Take today's example of 30 ambulances being diverted from Stafford every day to other hospitals including Wolverhampton's New Cross and Walsall Manor.
It is in every sense a postcode lottery because West Midlands Ambulance Service has had to re-configure the catchment area for Stafford based on where people live or where the call comes in from.
Before the various problems at Stafford were exposed, people would be sent to its accident and emergency department any time of the day or night.
Now, as well as overnight closures, a shortage of nurses has resulted in the hospital's administrators asking for more ambulances to be sent elsewhere.
That costs more money because the ambulances are travelling further afield and for longer.
And it puts extra pressure on other hospitals already having to cope with soaring demand for emergency care.
If the Prime Minister is not careful he will find that Stafford Hospital will come to haunt him as much as it haunted the former Labour government, under whose watch all its previous problems came to pass.
It was not enough simply to inquire into and confirm that there were indeed serious problems.

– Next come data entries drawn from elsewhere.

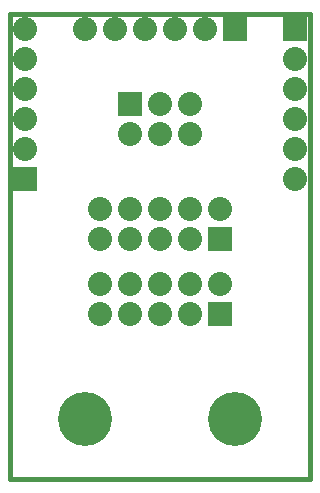
<source format=gbs>
G04 (created by PCBNEW-RS274X (2012-01-19 BZR 3256)-stable) date 07/10/2012 22:08:05*
G01*
G70*
G90*
%MOIN*%
G04 Gerber Fmt 3.4, Leading zero omitted, Abs format*
%FSLAX34Y34*%
G04 APERTURE LIST*
%ADD10C,0.006000*%
%ADD11C,0.015000*%
%ADD12C,0.180000*%
%ADD13R,0.080000X0.080000*%
%ADD14C,0.080000*%
G04 APERTURE END LIST*
G54D10*
G54D11*
X86000Y-40000D02*
X76000Y-40000D01*
X86000Y-55500D02*
X86000Y-40000D01*
X76000Y-55500D02*
X86000Y-55500D01*
X76000Y-40000D02*
X76000Y-55500D01*
G54D12*
X83500Y-53500D03*
X78500Y-53500D03*
G54D13*
X83000Y-47500D03*
G54D14*
X83000Y-46500D03*
X82000Y-47500D03*
X82000Y-46500D03*
X81000Y-47500D03*
X81000Y-46500D03*
X80000Y-47500D03*
X80000Y-46500D03*
X79000Y-47500D03*
X79000Y-46500D03*
G54D13*
X83000Y-50000D03*
G54D14*
X83000Y-49000D03*
X82000Y-50000D03*
X82000Y-49000D03*
X81000Y-50000D03*
X81000Y-49000D03*
X80000Y-50000D03*
X80000Y-49000D03*
X79000Y-50000D03*
X79000Y-49000D03*
G54D13*
X80000Y-43000D03*
G54D14*
X80000Y-44000D03*
X81000Y-43000D03*
X81000Y-44000D03*
X82000Y-43000D03*
X82000Y-44000D03*
G54D13*
X76500Y-45500D03*
G54D14*
X76500Y-44500D03*
X76500Y-43500D03*
X76500Y-42500D03*
X76500Y-41500D03*
X76500Y-40500D03*
G54D13*
X83500Y-40500D03*
G54D14*
X82500Y-40500D03*
X81500Y-40500D03*
X80500Y-40500D03*
X79500Y-40500D03*
X78500Y-40500D03*
G54D13*
X85500Y-40500D03*
G54D14*
X85500Y-41500D03*
X85500Y-42500D03*
X85500Y-43500D03*
X85500Y-44500D03*
X85500Y-45500D03*
M02*

</source>
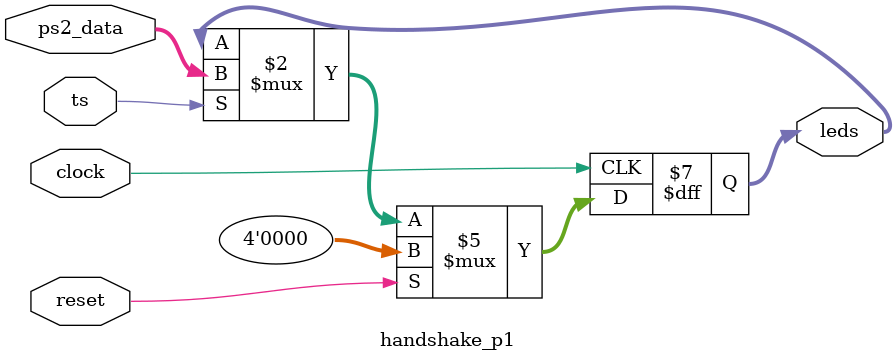
<source format=v>
module handshake_p1(input clock, reset,
					input [3:0] ps2_data, input ts,
					output reg [3:0] leds);

// Your code goes here...
always@(posedge clock)begin
	if(reset) begin
		leds <= 4'b0000;
	end
	else if(ts)begin
		leds <= ps2_data;
	end
	//else leds <= 4'b0000;
end

endmodule

</source>
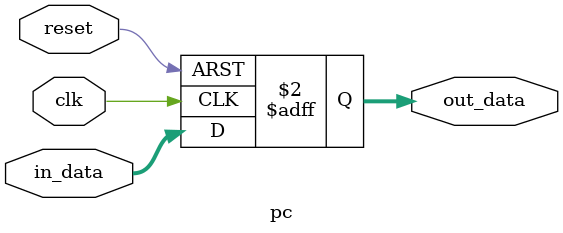
<source format=v>
`timescale 1ns / 1ps
module pc(
		clk,
		reset,
		in_data,
		out_data
    );
input clk, reset;
input [31:0] in_data;
output reg [31:0] out_data;

always @(posedge clk, posedge reset)
begin
	if (reset) out_data <= 32'b0;
	else out_data <= in_data;
end
endmodule

</source>
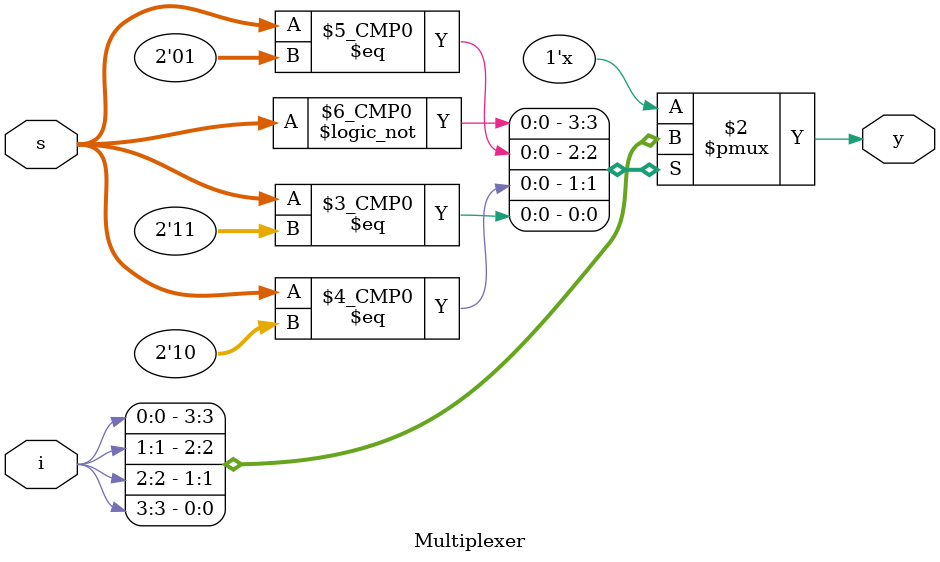
<source format=v>
`timescale 1ns / 1ps
module Multiplexer(s, i, y);
	input[1:0]	s;
	input[3:0]	i;
	output		y;
	
	reg			y;
	always @ (s or i)
	begin : MUX
		case(s)
			2'b00 : y = i[0];
			2'b01 : y = i[1];
			2'b10 : y = i[2];
			2'b11 : y = i[3];
		endcase
	end
endmodule

</source>
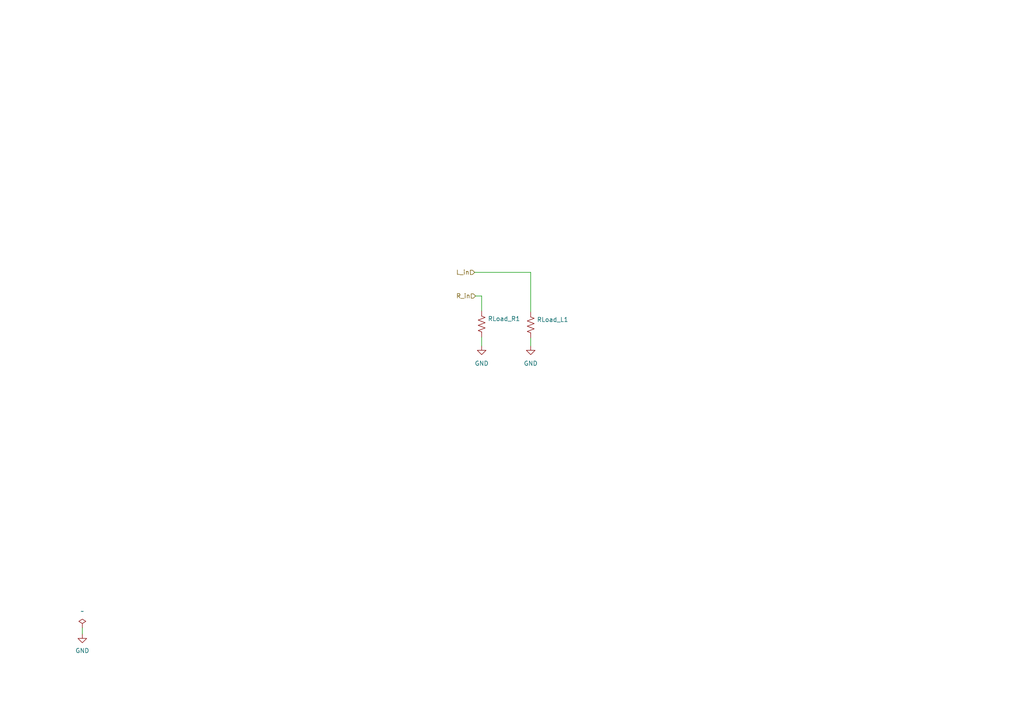
<source format=kicad_sch>
(kicad_sch (version 20211123) (generator eeschema)

  (uuid 21438e88-3c6b-4050-968b-c613d3e7ab0f)

  (paper "A4")

  


  (wire (pts (xy 137.922 85.852) (xy 139.7 85.852))
    (stroke (width 0) (type default) (color 0 0 0 0))
    (uuid 1262ce96-398f-4177-94be-e54aa667e76d)
  )
  (wire (pts (xy 139.7 100.33) (xy 139.7 97.79))
    (stroke (width 0) (type default) (color 0 0 0 0))
    (uuid 2896a357-8486-4cfa-873a-e19082ff3c65)
  )
  (wire (pts (xy 153.924 90.424) (xy 153.924 78.994))
    (stroke (width 0) (type default) (color 0 0 0 0))
    (uuid 7386063c-76bd-49db-ac3a-a7d0bd064648)
  )
  (wire (pts (xy 153.924 100.33) (xy 153.924 98.044))
    (stroke (width 0) (type default) (color 0 0 0 0))
    (uuid 9d55d3f6-e882-4da3-96a1-dcacdf357058)
  )
  (wire (pts (xy 23.876 183.896) (xy 23.876 182.118))
    (stroke (width 0) (type default) (color 0 0 0 0))
    (uuid aa46acb1-2b32-4a39-9525-67c58087c44c)
  )
  (wire (pts (xy 139.7 90.17) (xy 139.7 85.852))
    (stroke (width 0) (type default) (color 0 0 0 0))
    (uuid ba610932-ec31-4724-9a81-c48917d29ec4)
  )
  (wire (pts (xy 137.668 78.994) (xy 153.924 78.994))
    (stroke (width 0) (type default) (color 0 0 0 0))
    (uuid d011ab0a-fe47-4f7e-8780-1eca26a7a4bd)
  )

  (hierarchical_label "L_in" (shape input) (at 137.668 78.994 180)
    (effects (font (size 1.27 1.27)) (justify right))
    (uuid 2ca90809-61fb-4c25-8e99-20b22cb288db)
  )
  (hierarchical_label "R_in" (shape input) (at 137.922 85.852 180)
    (effects (font (size 1.27 1.27)) (justify right))
    (uuid 81079fa2-9516-4c86-a2df-43fd7664c20c)
  )

  (symbol (lib_id "power:PWR_FLAG") (at 23.876 182.118 0) (unit 1)
    (in_bom yes) (on_board yes) (fields_autoplaced)
    (uuid 25f19af7-2499-411e-9c93-0df093764bfa)
    (property "Reference" "#FLG0103" (id 0) (at 23.876 180.213 0)
      (effects (font (size 1.27 1.27)) hide)
    )
    (property "Value" "" (id 1) (at 23.876 177.292 0))
    (property "Footprint" "" (id 2) (at 23.876 182.118 0)
      (effects (font (size 1.27 1.27)) hide)
    )
    (property "Datasheet" "~" (id 3) (at 23.876 182.118 0)
      (effects (font (size 1.27 1.27)) hide)
    )
    (pin "1" (uuid 5c0de8f3-f0d6-4255-a02f-0bebd042cf78))
  )

  (symbol (lib_id "Device:R_US") (at 139.7 93.98 180) (unit 1)
    (in_bom yes) (on_board yes)
    (uuid 4872c06b-6d6a-42c5-80f4-4fc743cdd47a)
    (property "Reference" "RLoad_R1" (id 0) (at 141.478 92.456 0)
      (effects (font (size 1.27 1.27)) (justify right))
    )
    (property "Value" "" (id 1) (at 141.478 94.996 0)
      (effects (font (size 1.27 1.27)) (justify right))
    )
    (property "Footprint" "" (id 2) (at 138.684 93.726 90)
      (effects (font (size 1.27 1.27)) hide)
    )
    (property "Datasheet" "~" (id 3) (at 139.7 93.98 0)
      (effects (font (size 1.27 1.27)) hide)
    )
    (pin "1" (uuid b0954f73-950e-4fbb-8c54-218c157ea688))
    (pin "2" (uuid b28ca95b-e1d8-447f-ab5f-d597bee097f8))
  )

  (symbol (lib_id "power:GND") (at 153.924 100.33 0) (unit 1)
    (in_bom yes) (on_board yes) (fields_autoplaced)
    (uuid 732152dd-0117-4601-a746-60a631d7cade)
    (property "Reference" "#PWR0107" (id 0) (at 153.924 106.68 0)
      (effects (font (size 1.27 1.27)) hide)
    )
    (property "Value" "" (id 1) (at 153.924 105.41 0))
    (property "Footprint" "" (id 2) (at 153.924 100.33 0)
      (effects (font (size 1.27 1.27)) hide)
    )
    (property "Datasheet" "" (id 3) (at 153.924 100.33 0)
      (effects (font (size 1.27 1.27)) hide)
    )
    (pin "1" (uuid 1b246a35-f538-4200-a192-bf6bbc84a33f))
  )

  (symbol (lib_id "Device:R_US") (at 153.924 94.234 180) (unit 1)
    (in_bom yes) (on_board yes)
    (uuid 89ab599e-fd39-4be4-b6d0-5801b23fbdce)
    (property "Reference" "RLoad_L1" (id 0) (at 155.702 92.71 0)
      (effects (font (size 1.27 1.27)) (justify right))
    )
    (property "Value" "" (id 1) (at 155.702 95.25 0)
      (effects (font (size 1.27 1.27)) (justify right))
    )
    (property "Footprint" "" (id 2) (at 152.908 93.98 90)
      (effects (font (size 1.27 1.27)) hide)
    )
    (property "Datasheet" "~" (id 3) (at 153.924 94.234 0)
      (effects (font (size 1.27 1.27)) hide)
    )
    (pin "1" (uuid ab073d3c-291c-48ec-80ce-a1ee85034d95))
    (pin "2" (uuid 03ca442f-30e2-4d68-a72e-21d68a5d9d04))
  )

  (symbol (lib_id "power:GND") (at 23.876 183.896 0) (unit 1)
    (in_bom yes) (on_board yes) (fields_autoplaced)
    (uuid 9c34b074-453c-4313-82d9-9193f404a6bc)
    (property "Reference" "#PWR0109" (id 0) (at 23.876 190.246 0)
      (effects (font (size 1.27 1.27)) hide)
    )
    (property "Value" "" (id 1) (at 23.876 188.722 0))
    (property "Footprint" "" (id 2) (at 23.876 183.896 0)
      (effects (font (size 1.27 1.27)) hide)
    )
    (property "Datasheet" "" (id 3) (at 23.876 183.896 0)
      (effects (font (size 1.27 1.27)) hide)
    )
    (pin "1" (uuid 8e849505-f000-4f11-8f18-2bf1d864d220))
  )

  (symbol (lib_id "power:GND") (at 139.7 100.33 0) (unit 1)
    (in_bom yes) (on_board yes) (fields_autoplaced)
    (uuid ca9df934-6947-4c09-8280-ba306a99804a)
    (property "Reference" "#PWR0108" (id 0) (at 139.7 106.68 0)
      (effects (font (size 1.27 1.27)) hide)
    )
    (property "Value" "" (id 1) (at 139.7 105.41 0))
    (property "Footprint" "" (id 2) (at 139.7 100.33 0)
      (effects (font (size 1.27 1.27)) hide)
    )
    (property "Datasheet" "" (id 3) (at 139.7 100.33 0)
      (effects (font (size 1.27 1.27)) hide)
    )
    (pin "1" (uuid 17234f47-03c1-4cdb-9476-f5628a86c602))
  )

  (sheet_instances
    (path "/" (page "1"))
  )
)

</source>
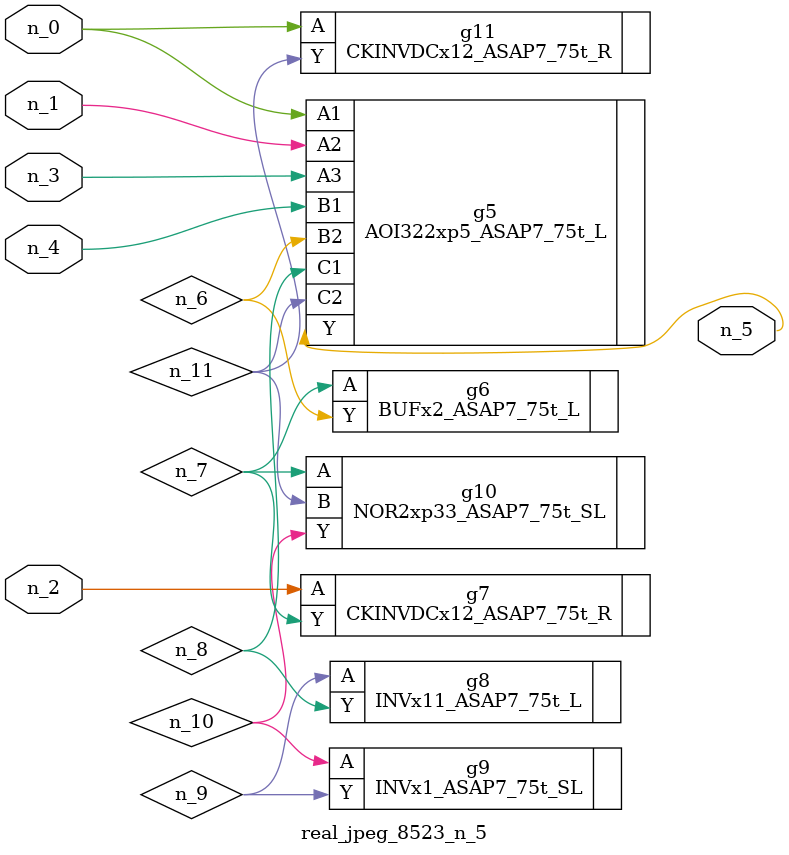
<source format=v>
module real_jpeg_8523_n_5 (n_4, n_0, n_1, n_2, n_3, n_5);

input n_4;
input n_0;
input n_1;
input n_2;
input n_3;

output n_5;

wire n_8;
wire n_11;
wire n_6;
wire n_7;
wire n_10;
wire n_9;

AOI322xp5_ASAP7_75t_L g5 ( 
.A1(n_0),
.A2(n_1),
.A3(n_3),
.B1(n_4),
.B2(n_6),
.C1(n_8),
.C2(n_11),
.Y(n_5)
);

CKINVDCx12_ASAP7_75t_R g11 ( 
.A(n_0),
.Y(n_11)
);

CKINVDCx12_ASAP7_75t_R g7 ( 
.A(n_2),
.Y(n_7)
);

BUFx2_ASAP7_75t_L g6 ( 
.A(n_7),
.Y(n_6)
);

NOR2xp33_ASAP7_75t_SL g10 ( 
.A(n_7),
.B(n_11),
.Y(n_10)
);

INVx11_ASAP7_75t_L g8 ( 
.A(n_9),
.Y(n_8)
);

INVx1_ASAP7_75t_SL g9 ( 
.A(n_10),
.Y(n_9)
);


endmodule
</source>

Stafford, as a major town, deserved its hospital to become a leading light for a modern NHS, fit for purpose but still true to its core aims.
In around three months the Trust that controls Stafford Hospital is set to be dissolved.
The plan for what happens next is to no-one's liking outside the Whitehall bubble.
It does not suit the doctors and nurses at the other hospitals.
It does not suit the people on the fringes of Stafford's catchment area who now face a longer journey for treatment in an emergency.
It does not suit their families who have to travel farther to see them while they are being cared for.
And it does not suit the people of Wolverhampton and Walsall who will find themselves waiting longer for care because of the influx from Stafford.
Paramedics will carry out their duties to the best of their ability and will do their utmost to get people to the nearest suitable hospital.
But for many of those people the nearest suitable hospital would be Stafford, if only it had been properly supported instead of being the black sheep of the NHS.
Selfish shoppers have never had it so good
The recession is well and truly over if people are prepared to push and shove to buy a pair of trainers.
More than 100 people queued for hours to get a re-released pair of Nike Huaraches.
And at £84.99, this was not some bargain for people struggling on a budget.
Yet it turned very ugly with people who were incapable of queuing up and waiting their turn.
There were surely other things that could have occupied the time of police officers who were instead forced to intervene to keep order at a branch of Foot Locker.
Those who pushed their way to the front ought to feel thankful that they have the money to spend in the first place.
The generation that lived through the Second World War had to queue up for basic foods on the ration.
They will shake their heads in despair at the greed and selfishness of those prepared to get so agitated over fashionable footwear.
We are told constantly by some politicians that we are living in an age of austerity and we are all in it together.
But austerity and even basic manners appear to go out the window for some people when faced with a chance to buy the latest thing.
They appear never to have known true hardship or they would realise how lucky they are.